Shane Oatman edited this page Oct 10, 2018 · 2 revisions

Calling an API

Introduction

Most of you will be using MSAL to get an access token in order to call an API. You may be calling a Microsoft API, like Microsoft Graph or be calling an API that you and/or your organization published and are protecting with Azure Active Directory.

In either case there are some basic things that you'll need to know in order to make your request. The most important of which are the names of the scopes that your client application needs in order to enable corresponding features in your application.

Scopes

Scope is the term used in the OAuth protocol, but the term permission is often used interchangeably within the Microsoft documentation. Scope refers to the scope of the authorization (permission) being requested by and/or granted to an application.

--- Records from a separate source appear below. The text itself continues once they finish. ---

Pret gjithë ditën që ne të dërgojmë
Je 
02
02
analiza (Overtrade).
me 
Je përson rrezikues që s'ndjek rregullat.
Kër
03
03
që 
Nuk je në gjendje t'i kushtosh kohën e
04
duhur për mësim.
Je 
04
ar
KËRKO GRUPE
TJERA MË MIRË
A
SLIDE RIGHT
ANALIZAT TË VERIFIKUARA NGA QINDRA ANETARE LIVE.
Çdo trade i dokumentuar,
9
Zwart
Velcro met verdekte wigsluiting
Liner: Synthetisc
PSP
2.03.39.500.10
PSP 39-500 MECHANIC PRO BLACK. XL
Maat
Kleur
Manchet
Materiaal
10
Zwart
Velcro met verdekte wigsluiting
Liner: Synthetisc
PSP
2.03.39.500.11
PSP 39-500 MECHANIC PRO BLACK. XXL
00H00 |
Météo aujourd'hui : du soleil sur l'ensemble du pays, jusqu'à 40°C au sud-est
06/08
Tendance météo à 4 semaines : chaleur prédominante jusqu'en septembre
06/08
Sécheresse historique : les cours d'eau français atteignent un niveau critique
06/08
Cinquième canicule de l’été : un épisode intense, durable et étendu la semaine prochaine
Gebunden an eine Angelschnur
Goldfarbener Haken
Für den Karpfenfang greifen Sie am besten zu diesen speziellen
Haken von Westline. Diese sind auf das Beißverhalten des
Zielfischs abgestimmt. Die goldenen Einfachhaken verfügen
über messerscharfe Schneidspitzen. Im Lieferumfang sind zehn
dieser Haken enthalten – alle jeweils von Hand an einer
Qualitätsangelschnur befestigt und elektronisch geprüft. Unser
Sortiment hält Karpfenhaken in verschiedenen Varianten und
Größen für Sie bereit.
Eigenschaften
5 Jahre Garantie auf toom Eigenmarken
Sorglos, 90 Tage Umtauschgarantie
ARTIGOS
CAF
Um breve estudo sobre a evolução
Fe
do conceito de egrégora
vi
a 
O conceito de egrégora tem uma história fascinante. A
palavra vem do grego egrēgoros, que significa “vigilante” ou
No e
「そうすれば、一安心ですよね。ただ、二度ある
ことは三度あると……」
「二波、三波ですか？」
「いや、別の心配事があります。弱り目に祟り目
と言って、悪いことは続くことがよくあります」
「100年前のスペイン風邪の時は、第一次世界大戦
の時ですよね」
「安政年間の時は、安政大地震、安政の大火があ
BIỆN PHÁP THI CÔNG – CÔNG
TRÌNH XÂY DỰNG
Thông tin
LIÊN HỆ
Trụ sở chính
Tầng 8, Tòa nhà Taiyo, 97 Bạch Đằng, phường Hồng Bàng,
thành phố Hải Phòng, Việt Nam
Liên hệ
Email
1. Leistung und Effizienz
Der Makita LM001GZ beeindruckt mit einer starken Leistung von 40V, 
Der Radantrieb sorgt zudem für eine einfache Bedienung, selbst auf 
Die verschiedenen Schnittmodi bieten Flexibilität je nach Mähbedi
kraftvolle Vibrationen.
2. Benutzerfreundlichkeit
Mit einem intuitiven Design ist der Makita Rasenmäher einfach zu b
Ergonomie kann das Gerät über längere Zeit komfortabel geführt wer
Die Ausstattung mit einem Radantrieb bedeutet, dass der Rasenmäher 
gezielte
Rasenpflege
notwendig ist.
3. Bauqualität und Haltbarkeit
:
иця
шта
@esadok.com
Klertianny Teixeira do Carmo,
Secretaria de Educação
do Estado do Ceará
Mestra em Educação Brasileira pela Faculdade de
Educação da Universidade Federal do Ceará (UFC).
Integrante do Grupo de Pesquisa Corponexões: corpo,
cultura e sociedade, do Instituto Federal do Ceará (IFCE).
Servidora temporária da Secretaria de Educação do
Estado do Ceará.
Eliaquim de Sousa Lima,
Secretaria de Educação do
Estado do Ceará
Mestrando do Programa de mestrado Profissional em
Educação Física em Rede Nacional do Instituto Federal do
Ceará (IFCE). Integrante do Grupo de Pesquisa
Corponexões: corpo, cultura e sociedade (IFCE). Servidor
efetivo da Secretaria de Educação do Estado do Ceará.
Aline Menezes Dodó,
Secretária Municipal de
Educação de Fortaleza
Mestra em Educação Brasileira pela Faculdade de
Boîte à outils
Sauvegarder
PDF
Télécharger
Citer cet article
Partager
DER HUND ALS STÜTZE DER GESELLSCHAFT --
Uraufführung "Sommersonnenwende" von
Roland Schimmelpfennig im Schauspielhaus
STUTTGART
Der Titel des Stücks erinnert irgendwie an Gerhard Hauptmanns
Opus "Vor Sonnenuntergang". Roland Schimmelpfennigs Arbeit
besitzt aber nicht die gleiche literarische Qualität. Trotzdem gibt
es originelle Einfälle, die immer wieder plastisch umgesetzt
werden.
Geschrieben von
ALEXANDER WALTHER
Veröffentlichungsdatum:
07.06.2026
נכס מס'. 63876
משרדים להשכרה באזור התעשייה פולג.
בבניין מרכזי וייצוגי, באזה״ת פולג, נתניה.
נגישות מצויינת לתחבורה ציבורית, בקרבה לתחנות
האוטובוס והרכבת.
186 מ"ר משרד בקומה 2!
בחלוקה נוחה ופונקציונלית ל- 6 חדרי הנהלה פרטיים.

For Microsoft Graph the list of scopes (permissions) associated with it are published here: https://developer.microsoft.com/en-us/graph/docs/concepts/permissions_reference

If you need to request a scope for an API that your organization published you can refer to the documentation provided by the API developer or can view the application registration associated with the API in either apps.dev.microsoft.com or in the Azure Portal.

apps.dev.microsoft.com web api

In this example. The scope is the entire string which begins with "api://" and ends with "/access_as_user".

Unique Scopes

Azure Active Directory as an OAuth authorization server is used to protect multiple APIs (resource servers). In order to avoid name collisions within scope names and to clarify for which API a scope is being requested. Scopes are generally prefixed with either the application id (GUID) associated with the resource server or by one or more identifier URIs within the application registration for that API server.

Microsoft Graph is special in that if a scope value is not prefixed within an identifier URI it is assumed to belong to Microsoft Graph.